Mehbooba Mufti, leader of the PDP, chose a different tack: she blamed central policies and suggested that the “troubles of Kashmir echoed right in front of the Red Fort,” arguing that an atmosphere of grievance and neglect feeds unsafety. Her critique landed badly with political opponents, but it echoes a long-standing narrative in the Valley that political marginalisation and punitive governance are part of the ecosystem in which radical ideas sometimes germinate. 

What explains the leap of a few individuals from white coats to alleged conspirators and suicide bombing? Social scientists and security analysts point to the plurality of pathways to radicalisation: grievance, networks, online material, identity alarms and often personal ruptures. In Kashmir’s case, the region’s long history of turmoil and militarised politics has left institutions and loyalties frayed. Yet reductionist narratives that the professional class or that doctors are immune are misleading. Professional training does not inoculate graduates from the same socio-political grievances and pressures everyone else faces: familial loss, economic frustration, ideological persuasion. That is why the current probe demands both forensic rigour and empathetic public explanation. 

Practically, the consequences are already evident: families of accused doctors in the Valley report shock and grief; institutions and alumni groups find themselves vetting membership; and students and professionals outside Kashmir worry about administrative checks. There are longer-term risks too. If the state responds with overly broad suspicions, this could alienate large swathes of population and thus backfire. 

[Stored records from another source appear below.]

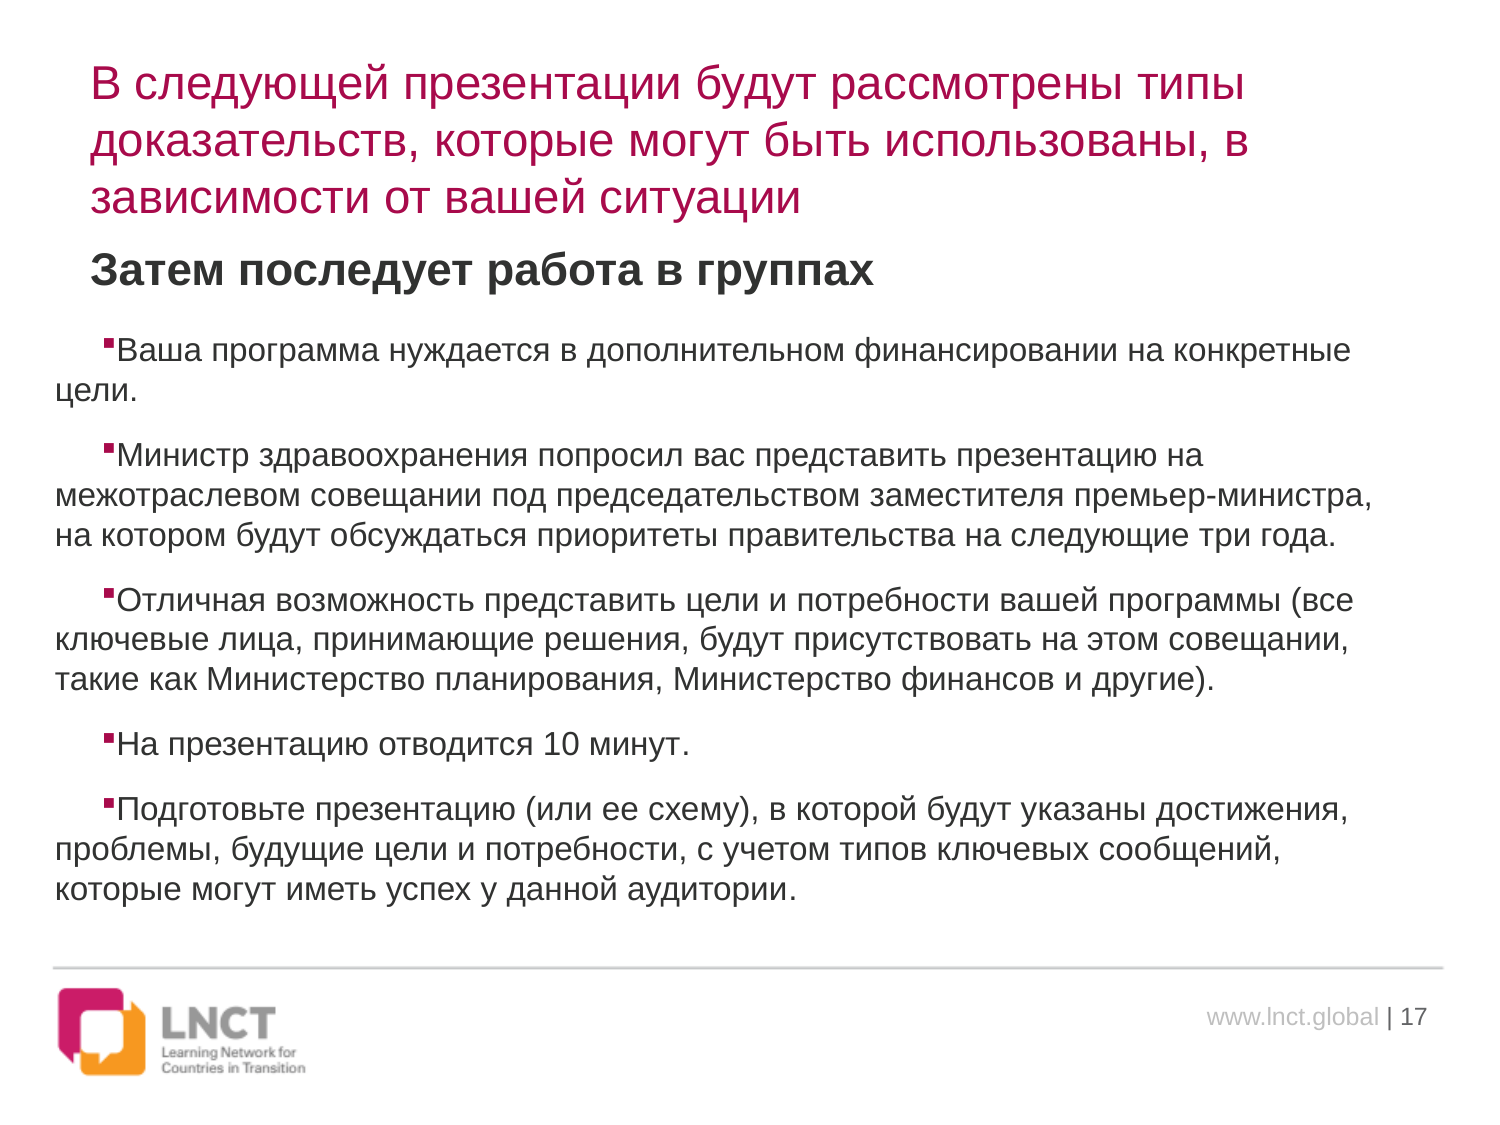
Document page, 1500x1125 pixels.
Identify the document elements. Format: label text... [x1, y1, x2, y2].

list Ваша программа нуждается в дополнительном финансировании на конкретные цели. Министр здравоохранения попросил вас представить презентацию на межотраслевом совещании под председательством заместителя премьер-министра, на котором будут обсуждаться приоритеты правительства на следующие три года. Отличная возможность представить цели и потребности вашей программы (все ключевые лица, принимающие решения, будут присутствовать на этом совещании, такие как Министерство планирования, Министерство финансов и другие). На презентацию отводится 10 минут. Подготовьте презентацию (или ее схему), в которой будут указаны достижения, проблемы, будущие цели и потребности, с учетом типов ключевых сообщений, которые могут иметь успех у данной аудитории. [40, 320, 1425, 970]
list Затем последует работа в группах [75, 232, 1425, 333]
slide_number www.lnct.global | 17 [1093, 985, 1444, 1046]
title В следующей презентации будут рассмотрены типы доказательств, которые могут быть использованы, в зависимости от вашей ситуации [75, 45, 1425, 232]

That said, two successive terror incidents this year – first at Pahalgam in Kashmir where 25 tourists and one civilian were killed and second at Red Fort in New Delhi where suicide blast by a Kashmiri doctor Umar Nabi killed nine people – have come as a double whammy for Kashmir economy. The Pahalgam attack left behind a valley reeling from trauma and economic uncertainty. The impact was immediate and wide-ranging. Within hours, Kashmir’s bustling spring tourist season, once full of promise after two relatively peaceful years, collapsed. Over 15,000 flights to Srinagar were cancelled. Hotels, which had seen nearly full occupancy in April, emptied out overnight. On social media, images of families hurriedly exiting Kashmir and heartbreaking videos from survivors circulated widely, further fuelling fear.

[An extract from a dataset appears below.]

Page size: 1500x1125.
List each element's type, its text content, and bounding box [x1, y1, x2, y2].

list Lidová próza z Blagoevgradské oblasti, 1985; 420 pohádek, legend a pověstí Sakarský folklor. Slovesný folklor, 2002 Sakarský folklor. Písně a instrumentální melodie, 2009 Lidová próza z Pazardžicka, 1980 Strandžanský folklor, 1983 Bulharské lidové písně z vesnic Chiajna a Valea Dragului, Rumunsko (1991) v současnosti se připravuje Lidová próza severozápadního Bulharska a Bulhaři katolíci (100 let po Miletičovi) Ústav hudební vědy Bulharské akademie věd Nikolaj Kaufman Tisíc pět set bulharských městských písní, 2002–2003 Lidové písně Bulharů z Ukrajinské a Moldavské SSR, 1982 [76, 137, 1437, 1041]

The Jammu and Kashmir administration responded with sweeping precautionary measures. Forty-eight tourist sites across the Valley, including Pahalgam’s key attractions like Baisaran, Aru, and Betaab Valley, were shut down for at least two weeks. The closure, while necessary for security assessments, struck a blow to locals whose livelihoods depend on the spring and summer tourist influx.

Tourism in Jammu and Kashmir had witnessed a resurgence over the past three years. In 2024 alone, nearly 3 million tourists, including thousands of foreigners, flocked to the region. This surge had become symbolic of a return to normalcy.  But in the span of a day, the brutal killings of 26 people in Pahalgam and the heightened security situation undid much of this progress.

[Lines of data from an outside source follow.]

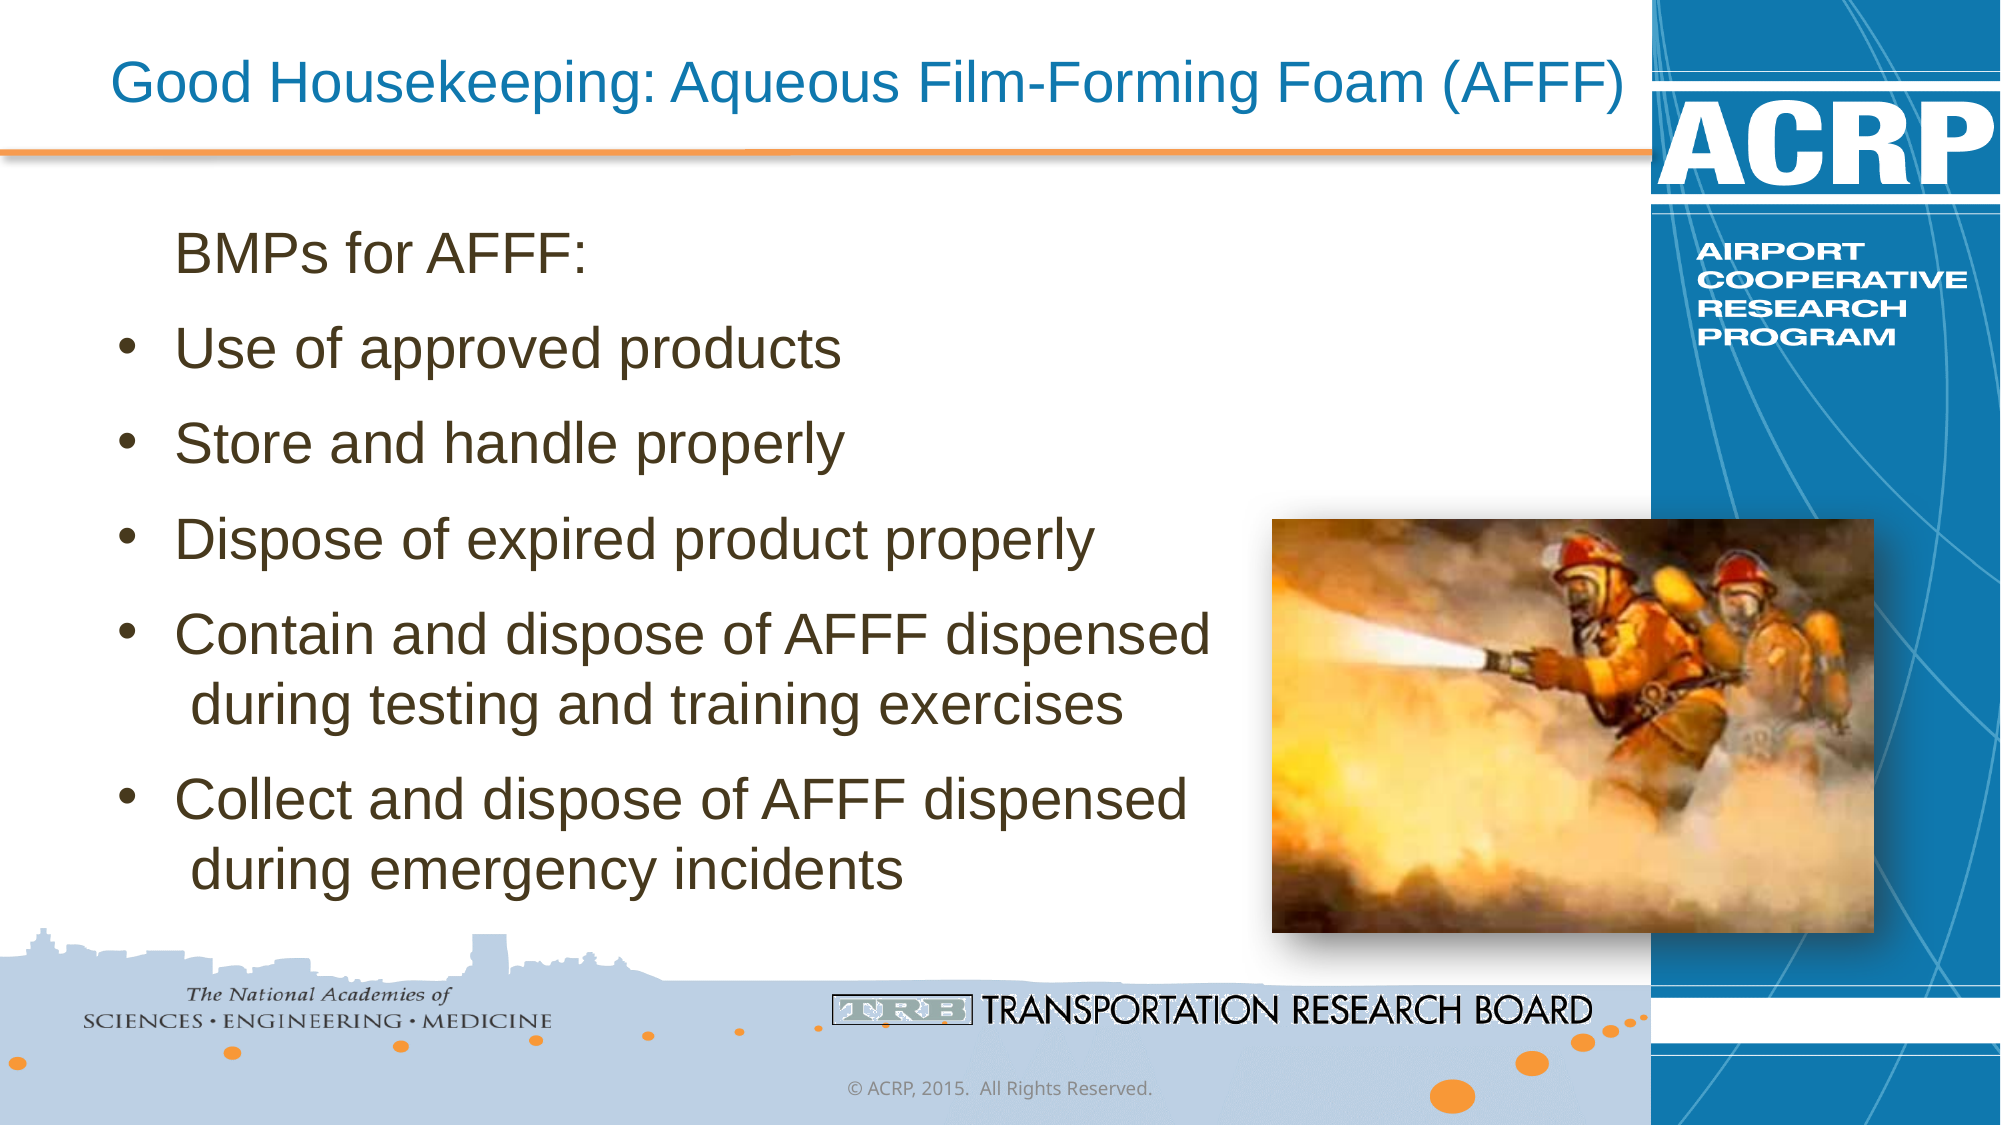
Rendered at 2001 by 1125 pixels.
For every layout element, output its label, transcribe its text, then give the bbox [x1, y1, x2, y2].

title Good Housekeeping: Aqueous Film-Forming Foam (AFFF) [94, 25, 1653, 123]
footer © ACRP, 2015. All Rights Reserved. [762, 1057, 1238, 1118]
picture [0, 0, 2001, 1125]
list BMPs for AFFF: Use of approved products Store and handle properly Dispose of expired product properly Contain and dispose of AFFF dispensed during testing and training exercises Collect and dispose of AFFF dispensed during emergency incidents [102, 207, 1737, 958]
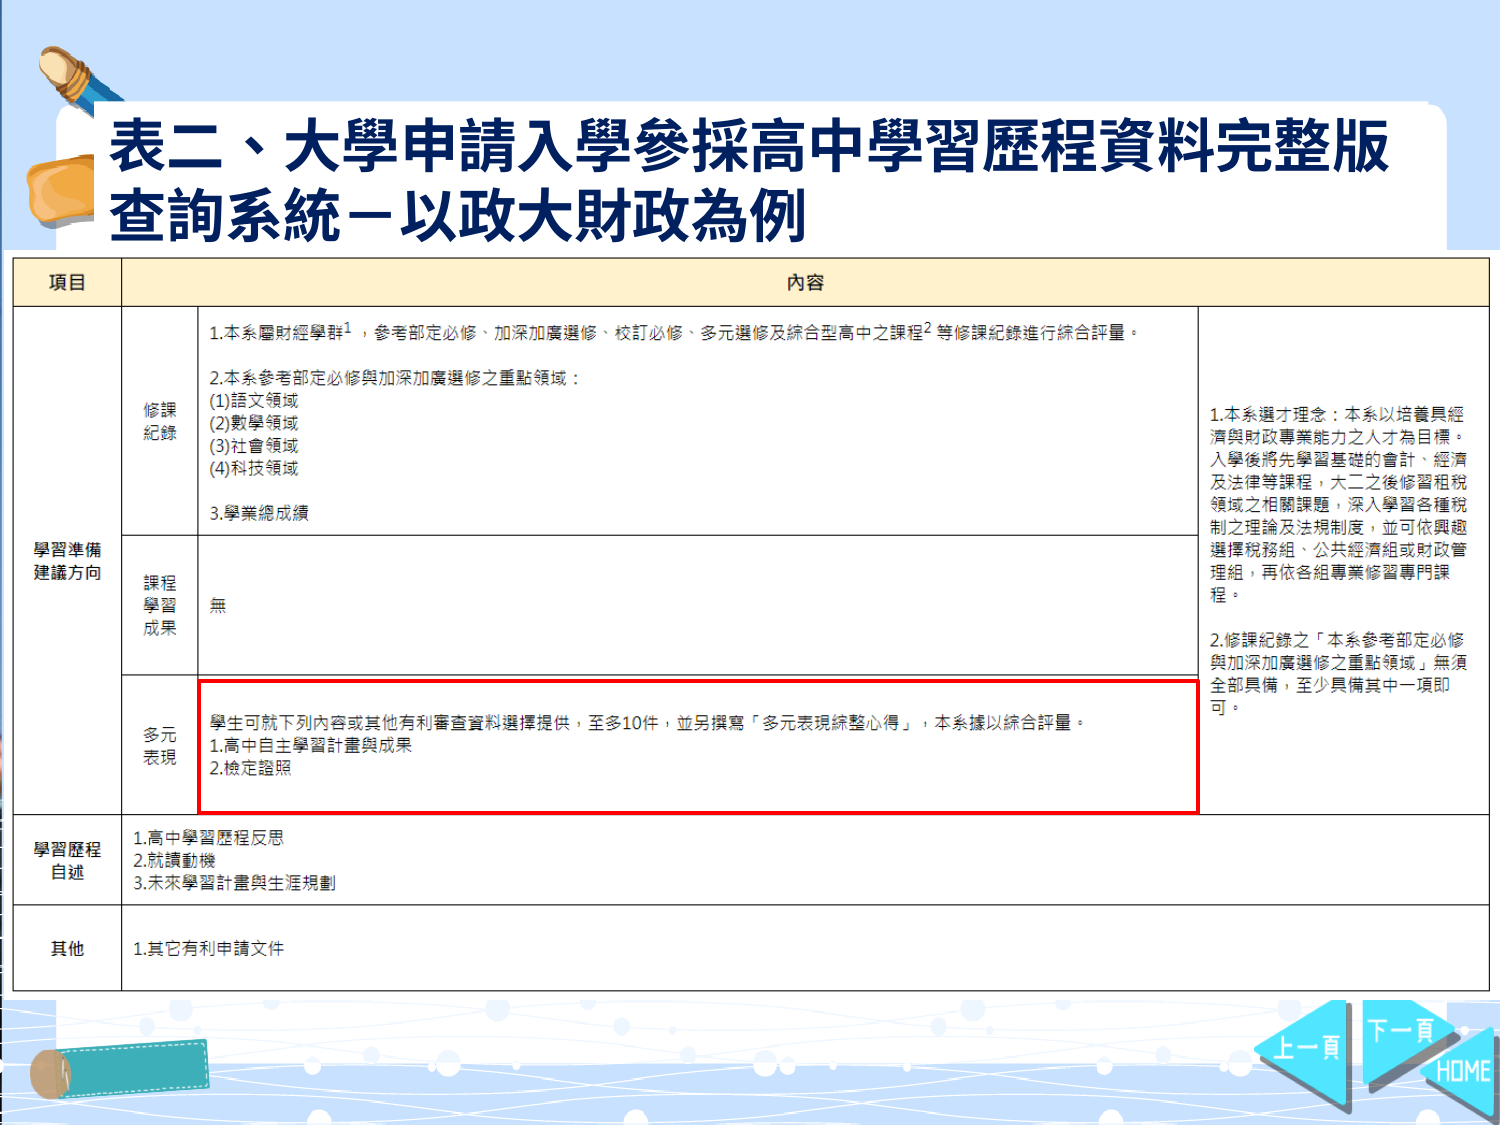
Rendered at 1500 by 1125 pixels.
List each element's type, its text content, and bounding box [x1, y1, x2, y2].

text_box 表二、大學申請入學參採高中學習歷程資料完整版查詢系統－以政大財政為例 [94, 101, 1429, 248]
picture [0, 0, 1500, 1125]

In recent months, though, tourists had started making their way back to Kashmir. The businesses impacted by Pahagam and the subsequent operation Sindoor had also started to recover. But the Red Fort blast and subsequent accidental explosion at police station Nowgam, which had cracked the entire conspiracy, killing nine people including six police personnel, have threatened to once again reverse the gains. For the tourism stakeholders and the other businesses, the year 2025 has largely been a wasted opportunity.  

 As investigations continue, Kashmir now faces the twin task of containing the security fallout and rebuilding public trust. For a region still recovering from the Pahalgam shock, the Red Fort blast threatens another setback  to its economy, and a profession once seen as above suspicion.